EXERCISE DETAILS >>
Your task is to gather the lines below that hold the string "none".

DATA EXCERPT >>
*** Block opens ***

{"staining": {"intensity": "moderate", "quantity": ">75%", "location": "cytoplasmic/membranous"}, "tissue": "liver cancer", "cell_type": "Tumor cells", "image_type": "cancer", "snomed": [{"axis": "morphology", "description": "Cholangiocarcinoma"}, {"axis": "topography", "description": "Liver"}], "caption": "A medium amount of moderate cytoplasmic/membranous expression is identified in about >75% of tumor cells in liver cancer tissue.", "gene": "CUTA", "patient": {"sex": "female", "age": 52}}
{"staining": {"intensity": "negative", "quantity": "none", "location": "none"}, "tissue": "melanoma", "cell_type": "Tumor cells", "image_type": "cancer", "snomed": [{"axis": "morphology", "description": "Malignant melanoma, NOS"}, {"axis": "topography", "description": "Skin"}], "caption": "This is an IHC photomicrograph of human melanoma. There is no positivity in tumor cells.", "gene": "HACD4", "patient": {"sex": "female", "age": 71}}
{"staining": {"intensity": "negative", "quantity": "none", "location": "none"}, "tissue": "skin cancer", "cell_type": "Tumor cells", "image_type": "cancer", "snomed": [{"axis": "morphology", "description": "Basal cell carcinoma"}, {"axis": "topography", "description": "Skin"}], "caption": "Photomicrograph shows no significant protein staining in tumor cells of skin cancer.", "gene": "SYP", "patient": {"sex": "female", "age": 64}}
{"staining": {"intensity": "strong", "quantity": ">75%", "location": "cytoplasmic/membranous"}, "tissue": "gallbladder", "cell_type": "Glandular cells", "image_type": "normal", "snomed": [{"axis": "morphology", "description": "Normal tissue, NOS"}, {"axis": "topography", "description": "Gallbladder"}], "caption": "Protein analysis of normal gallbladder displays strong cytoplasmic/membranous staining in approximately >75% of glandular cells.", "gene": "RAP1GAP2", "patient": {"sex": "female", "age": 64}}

*** Block closes ***

EXERCISE OUTPUT >>
{"staining": {"intensity": "negative", "quantity": "none", "location": "none"}, "tissue": "melanoma", "cell_type": "Tumor cells", "image_type": "cancer", "snomed": [{"axis": "morphology", "description": "Malignant melanoma, NOS"}, {"axis": "topography", "description": "Skin"}], "caption": "This is an IHC photomicrograph of human melanoma. There is no positivity in tumor cells.", "gene": "HACD4", "patient": {"sex": "female", "age": 71}}
{"staining": {"intensity": "negative", "quantity": "none", "location": "none"}, "tissue": "skin cancer", "cell_type": "Tumor cells", "image_type": "cancer", "snomed": [{"axis": "morphology", "description": "Basal cell carcinoma"}, {"axis": "topography", "description": "Skin"}], "caption": "Photomicrograph shows no significant protein staining in tumor cells of skin cancer.", "gene": "SYP", "patient": {"sex": "female", "age": 64}}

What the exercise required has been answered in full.